* _Excerpt_
Metadata-Version: 1.1
Name: MLFeatureSelection
Version: 0.0.7
Summary: Features selection algorithm based on self selected algorithm, loss function and validation method
Home-page: https://github.com/duxuhao/Feature-Selection
Author: Xuhao(Peter) Du
Author-email: duxuhao88@gmail.com
License: MIT Licence
Description: Features Selection
        ==================
        
        General features selection based on certain machine learning algorithm
        and evaluation methods
        
        Divesity, Flexible and Easy to use
        
        More features selection method will be included in the future!
        
        Quick Installation
        ------------------
        
        .. code:: python
        
            pip3 install MLFeatureSelection
        
        Modulus in version 0.0.7
        ------------------------
        
        -  Modulus for selecting features based on greedy algorithm (from
           MLFeatureSelection import sequence\_selection)
        
        -  Modulus for removing features based on features importance (from
           MLFeatureSelection import importance\_selection)
        
        -  Modulus for removing features based on correlation coefficient (from
           MLFeatureSelection import coherence\_selection)
        
        -  Modulus for reading the features combination from log file (from
           MLFeatureSelection.tools import readlog)
        
        Modulus Usage
        -------------
        
        -  sequence\_selection
        
        .. code:: python
        
            from MLFeatureSelection import sequence_selection
            from sklearn.linear_model import LogisticRegression
        
            sf = sequence_selection.Select(Sequence = True, Random = True, Cross = True) 
            sf.ImportDF(df,label = 'Label') #import dataframe and label
            sf.ImportLossFunction(lossfunction, direction = 'ascend') #import loss function handle and optimize direction, 'ascend' for AUC, ACC, 'descend' for logloss etc.

* _The exercise_
Reproduce the part of the MLFeatureSelection package description that starts with "sf = sequence_selection.Select(Sequence" and goes on through "for logloss etc.".

Dataset records:

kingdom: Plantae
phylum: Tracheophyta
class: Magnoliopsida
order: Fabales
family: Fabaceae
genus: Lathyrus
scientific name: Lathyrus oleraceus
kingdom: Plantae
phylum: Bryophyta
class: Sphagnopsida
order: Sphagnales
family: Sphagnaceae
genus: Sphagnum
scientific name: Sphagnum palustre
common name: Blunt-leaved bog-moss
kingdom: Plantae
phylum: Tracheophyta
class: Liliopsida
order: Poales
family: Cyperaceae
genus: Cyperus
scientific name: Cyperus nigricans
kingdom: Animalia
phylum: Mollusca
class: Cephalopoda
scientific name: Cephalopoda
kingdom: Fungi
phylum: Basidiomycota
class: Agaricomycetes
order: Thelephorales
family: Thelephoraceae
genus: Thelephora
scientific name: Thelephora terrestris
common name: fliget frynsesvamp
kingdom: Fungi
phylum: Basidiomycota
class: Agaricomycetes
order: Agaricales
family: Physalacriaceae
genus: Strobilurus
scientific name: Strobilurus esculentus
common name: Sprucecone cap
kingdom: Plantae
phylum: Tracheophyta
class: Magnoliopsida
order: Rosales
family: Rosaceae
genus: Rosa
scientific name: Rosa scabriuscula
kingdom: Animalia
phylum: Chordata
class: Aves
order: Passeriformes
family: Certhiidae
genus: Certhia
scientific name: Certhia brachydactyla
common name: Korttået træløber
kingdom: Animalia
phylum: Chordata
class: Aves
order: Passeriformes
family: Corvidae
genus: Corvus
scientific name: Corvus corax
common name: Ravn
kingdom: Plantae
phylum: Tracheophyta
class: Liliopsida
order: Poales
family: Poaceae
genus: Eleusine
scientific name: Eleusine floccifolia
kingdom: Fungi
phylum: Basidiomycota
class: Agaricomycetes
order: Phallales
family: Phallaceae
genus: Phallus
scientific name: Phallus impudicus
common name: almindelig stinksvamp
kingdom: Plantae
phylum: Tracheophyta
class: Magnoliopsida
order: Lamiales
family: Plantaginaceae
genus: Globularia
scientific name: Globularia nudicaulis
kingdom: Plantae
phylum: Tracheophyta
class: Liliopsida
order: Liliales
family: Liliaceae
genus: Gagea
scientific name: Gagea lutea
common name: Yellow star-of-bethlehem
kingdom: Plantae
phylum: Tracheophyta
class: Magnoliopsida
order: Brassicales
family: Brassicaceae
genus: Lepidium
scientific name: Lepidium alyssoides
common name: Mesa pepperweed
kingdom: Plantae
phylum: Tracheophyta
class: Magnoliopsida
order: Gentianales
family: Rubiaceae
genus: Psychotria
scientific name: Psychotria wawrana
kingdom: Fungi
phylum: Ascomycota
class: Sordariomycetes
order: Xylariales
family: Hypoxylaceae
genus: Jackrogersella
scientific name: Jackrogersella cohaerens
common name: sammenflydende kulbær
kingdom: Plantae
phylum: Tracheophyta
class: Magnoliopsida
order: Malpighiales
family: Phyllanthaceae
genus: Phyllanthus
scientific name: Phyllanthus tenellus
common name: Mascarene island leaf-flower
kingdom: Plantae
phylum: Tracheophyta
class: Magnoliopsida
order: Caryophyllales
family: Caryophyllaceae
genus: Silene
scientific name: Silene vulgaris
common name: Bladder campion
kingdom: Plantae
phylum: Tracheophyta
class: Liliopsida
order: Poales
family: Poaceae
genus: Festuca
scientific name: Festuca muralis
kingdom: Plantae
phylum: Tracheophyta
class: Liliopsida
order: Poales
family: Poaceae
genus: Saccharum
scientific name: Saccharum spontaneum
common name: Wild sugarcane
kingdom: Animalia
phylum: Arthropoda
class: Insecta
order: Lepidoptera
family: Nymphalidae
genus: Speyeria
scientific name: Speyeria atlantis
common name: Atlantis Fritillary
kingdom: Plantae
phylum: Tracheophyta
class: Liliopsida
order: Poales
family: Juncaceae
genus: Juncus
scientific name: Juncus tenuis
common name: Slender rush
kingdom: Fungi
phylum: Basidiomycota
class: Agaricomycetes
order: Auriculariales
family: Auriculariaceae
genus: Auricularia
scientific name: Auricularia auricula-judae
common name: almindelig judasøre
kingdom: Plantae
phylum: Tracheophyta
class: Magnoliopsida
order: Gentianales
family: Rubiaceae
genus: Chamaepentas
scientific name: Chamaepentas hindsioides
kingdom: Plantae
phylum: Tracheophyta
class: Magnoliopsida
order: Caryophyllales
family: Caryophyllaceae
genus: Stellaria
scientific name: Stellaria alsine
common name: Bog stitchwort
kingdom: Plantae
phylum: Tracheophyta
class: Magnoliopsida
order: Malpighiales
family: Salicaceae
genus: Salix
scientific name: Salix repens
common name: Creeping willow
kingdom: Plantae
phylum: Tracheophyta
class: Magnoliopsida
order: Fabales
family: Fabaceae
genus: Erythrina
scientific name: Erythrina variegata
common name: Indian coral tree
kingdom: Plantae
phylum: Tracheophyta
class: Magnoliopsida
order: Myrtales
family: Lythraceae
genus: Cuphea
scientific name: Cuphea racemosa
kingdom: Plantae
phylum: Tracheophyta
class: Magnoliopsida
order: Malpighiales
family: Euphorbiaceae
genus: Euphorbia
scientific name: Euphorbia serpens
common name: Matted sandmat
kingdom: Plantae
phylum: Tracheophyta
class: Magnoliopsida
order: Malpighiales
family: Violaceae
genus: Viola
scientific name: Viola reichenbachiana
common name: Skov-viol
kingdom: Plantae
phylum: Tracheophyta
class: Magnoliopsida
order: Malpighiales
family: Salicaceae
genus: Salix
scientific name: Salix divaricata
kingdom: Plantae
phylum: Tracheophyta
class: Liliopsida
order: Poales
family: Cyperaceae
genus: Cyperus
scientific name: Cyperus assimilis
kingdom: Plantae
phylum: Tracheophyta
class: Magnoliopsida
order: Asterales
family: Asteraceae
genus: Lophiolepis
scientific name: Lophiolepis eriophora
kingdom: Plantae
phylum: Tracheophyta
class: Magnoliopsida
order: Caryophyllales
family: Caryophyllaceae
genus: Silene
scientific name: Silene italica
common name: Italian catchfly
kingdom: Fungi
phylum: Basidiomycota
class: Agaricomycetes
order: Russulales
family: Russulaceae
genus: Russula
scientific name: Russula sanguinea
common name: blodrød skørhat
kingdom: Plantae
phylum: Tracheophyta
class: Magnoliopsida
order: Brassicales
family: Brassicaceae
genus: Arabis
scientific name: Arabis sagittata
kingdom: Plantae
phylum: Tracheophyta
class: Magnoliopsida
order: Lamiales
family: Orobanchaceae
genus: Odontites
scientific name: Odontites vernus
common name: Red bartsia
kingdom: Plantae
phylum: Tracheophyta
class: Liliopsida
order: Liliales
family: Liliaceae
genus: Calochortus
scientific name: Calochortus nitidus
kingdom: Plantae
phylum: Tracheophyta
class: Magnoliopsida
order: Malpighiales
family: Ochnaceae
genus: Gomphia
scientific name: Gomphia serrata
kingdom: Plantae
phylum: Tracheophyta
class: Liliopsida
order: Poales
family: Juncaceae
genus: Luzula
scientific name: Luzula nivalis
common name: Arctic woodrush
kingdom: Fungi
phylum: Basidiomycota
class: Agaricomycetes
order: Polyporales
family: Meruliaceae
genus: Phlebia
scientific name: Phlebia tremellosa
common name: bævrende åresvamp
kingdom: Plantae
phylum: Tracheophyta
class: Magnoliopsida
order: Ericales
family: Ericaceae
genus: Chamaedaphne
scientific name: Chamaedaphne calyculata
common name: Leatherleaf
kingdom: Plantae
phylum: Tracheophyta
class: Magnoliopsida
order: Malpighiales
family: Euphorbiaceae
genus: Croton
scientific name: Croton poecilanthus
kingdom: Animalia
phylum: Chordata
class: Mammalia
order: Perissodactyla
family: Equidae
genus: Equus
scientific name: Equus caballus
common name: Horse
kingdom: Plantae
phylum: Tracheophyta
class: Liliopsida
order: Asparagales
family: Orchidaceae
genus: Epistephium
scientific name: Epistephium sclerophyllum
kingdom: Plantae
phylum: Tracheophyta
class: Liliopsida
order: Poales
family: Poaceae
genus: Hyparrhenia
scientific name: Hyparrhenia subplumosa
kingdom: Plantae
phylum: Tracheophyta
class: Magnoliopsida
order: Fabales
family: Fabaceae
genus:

* _The response_
sf = sequence_selection.Select(Sequence = True, Random = True, Cross = True) 
            sf.ImportDF(df,label = 'Label') #import dataframe and label
            sf.ImportLossFunction(lossfunction, direction = 'ascend') #import loss function handle and optimize direction, 'ascend' for AUC, ACC, 'descend' for logloss etc.